> **Your instructions**
Whenever a line in the material below includes "Left", copy that line.

> **Provided data**
******************************

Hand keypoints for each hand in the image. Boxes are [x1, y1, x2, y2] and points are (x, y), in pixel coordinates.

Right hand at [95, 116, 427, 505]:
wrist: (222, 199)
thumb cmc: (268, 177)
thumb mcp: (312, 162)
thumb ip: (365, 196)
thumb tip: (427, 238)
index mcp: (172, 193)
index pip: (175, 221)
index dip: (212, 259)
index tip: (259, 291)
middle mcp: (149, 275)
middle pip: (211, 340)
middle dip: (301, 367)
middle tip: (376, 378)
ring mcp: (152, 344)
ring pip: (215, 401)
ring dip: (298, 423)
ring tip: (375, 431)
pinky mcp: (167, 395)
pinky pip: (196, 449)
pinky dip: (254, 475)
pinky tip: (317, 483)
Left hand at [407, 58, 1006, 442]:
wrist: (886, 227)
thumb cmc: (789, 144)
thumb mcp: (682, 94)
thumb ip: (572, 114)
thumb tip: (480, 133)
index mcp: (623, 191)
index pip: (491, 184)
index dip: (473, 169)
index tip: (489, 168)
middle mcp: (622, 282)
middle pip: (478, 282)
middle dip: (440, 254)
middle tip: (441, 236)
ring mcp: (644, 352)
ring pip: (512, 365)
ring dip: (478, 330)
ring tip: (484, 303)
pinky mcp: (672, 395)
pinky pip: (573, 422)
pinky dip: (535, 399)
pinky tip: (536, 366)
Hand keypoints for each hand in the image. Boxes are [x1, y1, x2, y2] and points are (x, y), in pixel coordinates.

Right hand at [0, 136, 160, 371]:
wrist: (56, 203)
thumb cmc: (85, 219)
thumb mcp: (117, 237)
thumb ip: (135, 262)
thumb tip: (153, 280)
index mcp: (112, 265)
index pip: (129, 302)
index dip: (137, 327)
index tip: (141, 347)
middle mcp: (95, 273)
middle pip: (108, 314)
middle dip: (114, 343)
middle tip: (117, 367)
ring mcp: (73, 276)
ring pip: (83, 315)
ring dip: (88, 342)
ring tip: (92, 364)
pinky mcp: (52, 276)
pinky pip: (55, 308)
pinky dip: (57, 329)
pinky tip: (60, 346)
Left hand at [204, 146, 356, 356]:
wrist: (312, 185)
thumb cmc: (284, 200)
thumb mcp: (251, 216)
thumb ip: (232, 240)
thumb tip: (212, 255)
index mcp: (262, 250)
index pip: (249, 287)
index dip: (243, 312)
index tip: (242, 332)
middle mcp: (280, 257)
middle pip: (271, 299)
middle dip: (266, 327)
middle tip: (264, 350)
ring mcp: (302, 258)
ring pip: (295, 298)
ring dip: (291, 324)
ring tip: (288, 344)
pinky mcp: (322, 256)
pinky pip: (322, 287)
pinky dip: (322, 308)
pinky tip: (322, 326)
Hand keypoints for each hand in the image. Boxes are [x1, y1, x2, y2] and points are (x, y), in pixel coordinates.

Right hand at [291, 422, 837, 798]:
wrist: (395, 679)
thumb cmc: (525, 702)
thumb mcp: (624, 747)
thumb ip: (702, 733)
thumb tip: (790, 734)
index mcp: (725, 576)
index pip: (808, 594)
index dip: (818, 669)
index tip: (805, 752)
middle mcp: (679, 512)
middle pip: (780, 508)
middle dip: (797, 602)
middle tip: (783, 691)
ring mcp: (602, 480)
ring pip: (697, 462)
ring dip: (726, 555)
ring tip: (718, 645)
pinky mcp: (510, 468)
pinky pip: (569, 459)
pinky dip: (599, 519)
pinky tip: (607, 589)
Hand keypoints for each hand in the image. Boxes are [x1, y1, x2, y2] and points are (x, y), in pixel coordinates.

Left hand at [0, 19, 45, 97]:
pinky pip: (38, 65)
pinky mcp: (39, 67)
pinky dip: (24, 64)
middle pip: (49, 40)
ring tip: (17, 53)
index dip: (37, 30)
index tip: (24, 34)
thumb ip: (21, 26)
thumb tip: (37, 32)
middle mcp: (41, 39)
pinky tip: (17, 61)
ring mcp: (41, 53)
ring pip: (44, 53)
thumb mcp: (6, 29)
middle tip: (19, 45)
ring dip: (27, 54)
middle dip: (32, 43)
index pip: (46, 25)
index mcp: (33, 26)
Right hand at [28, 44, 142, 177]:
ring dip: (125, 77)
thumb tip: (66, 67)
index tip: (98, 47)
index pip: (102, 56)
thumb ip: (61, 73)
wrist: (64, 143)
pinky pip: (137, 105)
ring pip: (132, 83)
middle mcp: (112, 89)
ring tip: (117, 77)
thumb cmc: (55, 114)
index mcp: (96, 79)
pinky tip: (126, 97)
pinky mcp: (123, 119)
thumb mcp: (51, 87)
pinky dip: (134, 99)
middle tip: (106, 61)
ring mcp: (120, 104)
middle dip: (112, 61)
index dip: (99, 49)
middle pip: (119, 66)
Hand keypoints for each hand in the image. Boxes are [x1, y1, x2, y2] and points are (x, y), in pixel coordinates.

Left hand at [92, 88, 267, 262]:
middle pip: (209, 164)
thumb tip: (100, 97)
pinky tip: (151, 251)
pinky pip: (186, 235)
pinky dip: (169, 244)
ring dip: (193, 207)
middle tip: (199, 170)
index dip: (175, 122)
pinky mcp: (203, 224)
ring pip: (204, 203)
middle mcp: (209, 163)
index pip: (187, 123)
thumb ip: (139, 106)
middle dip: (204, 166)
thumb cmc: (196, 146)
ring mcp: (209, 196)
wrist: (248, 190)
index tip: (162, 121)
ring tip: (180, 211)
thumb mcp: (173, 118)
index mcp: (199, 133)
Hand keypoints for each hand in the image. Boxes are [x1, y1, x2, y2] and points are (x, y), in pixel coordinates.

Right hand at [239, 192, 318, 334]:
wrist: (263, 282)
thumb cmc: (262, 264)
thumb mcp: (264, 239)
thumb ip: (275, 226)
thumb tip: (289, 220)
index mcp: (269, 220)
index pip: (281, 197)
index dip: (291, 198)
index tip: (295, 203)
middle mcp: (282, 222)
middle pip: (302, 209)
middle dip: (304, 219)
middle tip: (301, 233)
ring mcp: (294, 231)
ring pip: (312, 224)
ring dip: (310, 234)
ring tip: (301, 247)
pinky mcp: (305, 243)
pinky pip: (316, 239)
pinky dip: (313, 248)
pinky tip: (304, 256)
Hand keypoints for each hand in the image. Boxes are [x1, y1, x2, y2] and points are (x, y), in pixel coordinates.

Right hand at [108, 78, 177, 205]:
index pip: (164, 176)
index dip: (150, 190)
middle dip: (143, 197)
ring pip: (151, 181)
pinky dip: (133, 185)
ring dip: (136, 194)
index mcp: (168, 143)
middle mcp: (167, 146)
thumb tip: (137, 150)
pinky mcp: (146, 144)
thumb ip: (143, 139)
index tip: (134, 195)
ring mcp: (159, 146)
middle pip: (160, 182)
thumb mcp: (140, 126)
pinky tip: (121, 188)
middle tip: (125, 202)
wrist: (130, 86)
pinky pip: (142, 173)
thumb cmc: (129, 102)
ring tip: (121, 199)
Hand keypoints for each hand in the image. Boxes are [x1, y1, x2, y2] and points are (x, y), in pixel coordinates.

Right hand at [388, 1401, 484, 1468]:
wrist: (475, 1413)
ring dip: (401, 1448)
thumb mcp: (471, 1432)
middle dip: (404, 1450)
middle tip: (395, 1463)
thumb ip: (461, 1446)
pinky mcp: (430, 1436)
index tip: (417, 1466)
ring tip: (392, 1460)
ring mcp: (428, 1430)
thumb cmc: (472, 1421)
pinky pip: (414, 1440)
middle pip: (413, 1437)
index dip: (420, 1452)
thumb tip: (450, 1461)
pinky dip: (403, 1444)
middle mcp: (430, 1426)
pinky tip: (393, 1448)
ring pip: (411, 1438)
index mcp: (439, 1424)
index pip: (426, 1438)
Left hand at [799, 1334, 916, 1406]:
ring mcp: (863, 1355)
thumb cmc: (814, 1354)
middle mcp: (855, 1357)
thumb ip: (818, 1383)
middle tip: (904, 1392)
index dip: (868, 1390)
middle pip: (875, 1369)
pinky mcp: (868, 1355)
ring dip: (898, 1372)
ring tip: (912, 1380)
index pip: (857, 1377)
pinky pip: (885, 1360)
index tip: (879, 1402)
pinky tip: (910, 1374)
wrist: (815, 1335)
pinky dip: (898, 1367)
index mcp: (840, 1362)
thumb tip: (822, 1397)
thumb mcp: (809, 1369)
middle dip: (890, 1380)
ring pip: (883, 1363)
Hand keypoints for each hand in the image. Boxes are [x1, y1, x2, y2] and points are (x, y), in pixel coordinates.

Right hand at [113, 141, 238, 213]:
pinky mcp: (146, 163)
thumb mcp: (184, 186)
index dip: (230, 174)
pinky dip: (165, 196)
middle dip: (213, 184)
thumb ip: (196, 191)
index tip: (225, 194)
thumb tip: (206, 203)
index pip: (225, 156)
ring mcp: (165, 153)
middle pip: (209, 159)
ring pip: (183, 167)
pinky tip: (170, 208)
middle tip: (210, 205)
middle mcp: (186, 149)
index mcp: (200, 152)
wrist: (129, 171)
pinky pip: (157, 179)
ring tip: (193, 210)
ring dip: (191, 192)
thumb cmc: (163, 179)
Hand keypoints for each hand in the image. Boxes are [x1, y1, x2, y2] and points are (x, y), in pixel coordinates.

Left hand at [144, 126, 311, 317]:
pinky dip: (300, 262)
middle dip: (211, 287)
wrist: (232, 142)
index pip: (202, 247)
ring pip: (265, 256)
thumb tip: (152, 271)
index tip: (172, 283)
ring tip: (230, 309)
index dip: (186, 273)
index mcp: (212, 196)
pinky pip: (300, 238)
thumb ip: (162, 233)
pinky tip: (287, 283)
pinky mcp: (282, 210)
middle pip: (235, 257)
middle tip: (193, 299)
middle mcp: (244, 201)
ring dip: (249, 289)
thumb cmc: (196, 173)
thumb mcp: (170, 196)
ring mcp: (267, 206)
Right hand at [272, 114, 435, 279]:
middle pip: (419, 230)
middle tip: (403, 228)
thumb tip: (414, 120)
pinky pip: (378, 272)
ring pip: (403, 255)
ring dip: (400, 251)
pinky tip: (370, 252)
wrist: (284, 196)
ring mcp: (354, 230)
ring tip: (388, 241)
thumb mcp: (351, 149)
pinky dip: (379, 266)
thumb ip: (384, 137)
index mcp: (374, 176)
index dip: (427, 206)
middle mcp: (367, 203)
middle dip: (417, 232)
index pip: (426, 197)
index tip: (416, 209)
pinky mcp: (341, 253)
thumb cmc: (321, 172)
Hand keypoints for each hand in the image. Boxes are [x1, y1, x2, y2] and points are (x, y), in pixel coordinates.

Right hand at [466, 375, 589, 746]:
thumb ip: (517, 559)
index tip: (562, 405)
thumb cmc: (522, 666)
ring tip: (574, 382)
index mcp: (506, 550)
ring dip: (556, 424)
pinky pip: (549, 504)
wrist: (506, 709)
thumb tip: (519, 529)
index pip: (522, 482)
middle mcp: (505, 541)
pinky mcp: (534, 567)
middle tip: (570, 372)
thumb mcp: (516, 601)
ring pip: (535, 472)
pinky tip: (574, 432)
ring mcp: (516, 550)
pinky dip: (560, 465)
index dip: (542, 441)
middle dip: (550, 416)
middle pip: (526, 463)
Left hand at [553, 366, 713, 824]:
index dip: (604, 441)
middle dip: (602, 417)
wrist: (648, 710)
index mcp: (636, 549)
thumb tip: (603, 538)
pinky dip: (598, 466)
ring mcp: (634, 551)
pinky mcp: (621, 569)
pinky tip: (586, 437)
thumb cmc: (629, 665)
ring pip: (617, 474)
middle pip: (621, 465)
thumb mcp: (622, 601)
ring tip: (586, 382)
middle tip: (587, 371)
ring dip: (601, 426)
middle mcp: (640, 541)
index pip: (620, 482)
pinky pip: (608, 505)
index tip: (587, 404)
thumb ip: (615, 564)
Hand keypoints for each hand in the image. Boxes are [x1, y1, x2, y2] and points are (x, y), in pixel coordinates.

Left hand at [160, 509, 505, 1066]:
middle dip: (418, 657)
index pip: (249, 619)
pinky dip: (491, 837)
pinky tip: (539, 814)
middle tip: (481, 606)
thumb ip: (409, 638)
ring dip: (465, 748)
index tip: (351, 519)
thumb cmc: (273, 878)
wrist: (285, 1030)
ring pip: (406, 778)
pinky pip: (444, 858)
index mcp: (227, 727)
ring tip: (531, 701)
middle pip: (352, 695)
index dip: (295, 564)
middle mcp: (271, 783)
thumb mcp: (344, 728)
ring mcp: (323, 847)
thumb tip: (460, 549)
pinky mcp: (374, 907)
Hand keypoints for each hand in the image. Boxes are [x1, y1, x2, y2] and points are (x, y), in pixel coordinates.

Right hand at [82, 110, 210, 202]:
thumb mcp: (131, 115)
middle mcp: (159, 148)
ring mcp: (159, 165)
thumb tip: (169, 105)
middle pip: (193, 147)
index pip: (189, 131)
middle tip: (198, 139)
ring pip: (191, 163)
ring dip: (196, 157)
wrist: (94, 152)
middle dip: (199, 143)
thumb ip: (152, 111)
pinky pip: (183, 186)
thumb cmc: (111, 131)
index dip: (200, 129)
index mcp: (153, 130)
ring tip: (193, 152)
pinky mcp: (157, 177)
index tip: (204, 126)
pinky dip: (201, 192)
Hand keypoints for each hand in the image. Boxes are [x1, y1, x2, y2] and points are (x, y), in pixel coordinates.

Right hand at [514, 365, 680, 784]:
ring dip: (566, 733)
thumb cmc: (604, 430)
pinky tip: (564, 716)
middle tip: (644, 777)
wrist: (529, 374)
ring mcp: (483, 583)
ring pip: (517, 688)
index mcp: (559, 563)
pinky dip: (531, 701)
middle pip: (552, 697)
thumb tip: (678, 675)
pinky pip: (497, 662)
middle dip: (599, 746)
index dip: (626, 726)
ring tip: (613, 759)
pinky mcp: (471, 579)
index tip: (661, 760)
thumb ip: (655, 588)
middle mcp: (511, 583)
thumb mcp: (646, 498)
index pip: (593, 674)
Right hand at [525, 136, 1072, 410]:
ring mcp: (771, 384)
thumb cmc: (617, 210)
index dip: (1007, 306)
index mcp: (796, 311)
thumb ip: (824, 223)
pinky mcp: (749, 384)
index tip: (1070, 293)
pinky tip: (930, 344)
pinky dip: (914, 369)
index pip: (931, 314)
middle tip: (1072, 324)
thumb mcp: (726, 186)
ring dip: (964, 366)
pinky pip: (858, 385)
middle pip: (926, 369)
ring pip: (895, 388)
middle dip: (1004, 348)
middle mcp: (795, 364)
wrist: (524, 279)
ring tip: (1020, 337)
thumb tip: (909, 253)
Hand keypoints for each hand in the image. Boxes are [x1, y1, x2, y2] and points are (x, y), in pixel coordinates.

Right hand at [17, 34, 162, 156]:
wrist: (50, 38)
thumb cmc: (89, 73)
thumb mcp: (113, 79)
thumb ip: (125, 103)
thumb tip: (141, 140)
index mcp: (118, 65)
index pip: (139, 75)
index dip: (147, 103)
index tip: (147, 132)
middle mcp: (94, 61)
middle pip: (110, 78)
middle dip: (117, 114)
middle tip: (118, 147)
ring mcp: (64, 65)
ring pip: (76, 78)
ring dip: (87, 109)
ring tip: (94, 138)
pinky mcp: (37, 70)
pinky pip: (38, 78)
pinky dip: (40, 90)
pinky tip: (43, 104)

******************************

> **Response to the task**
Left hand at [407, 58, 1006, 442]:
Left hand at [204, 146, 356, 356]:
Left hand at [0, 19, 45, 97]:
Left hand at [92, 88, 267, 262]:
Left hand at [799, 1334, 916, 1406]:
Left hand at [144, 126, 311, 317]:
Left hand at [553, 366, 713, 824]:
Left hand at [160, 509, 505, 1066]:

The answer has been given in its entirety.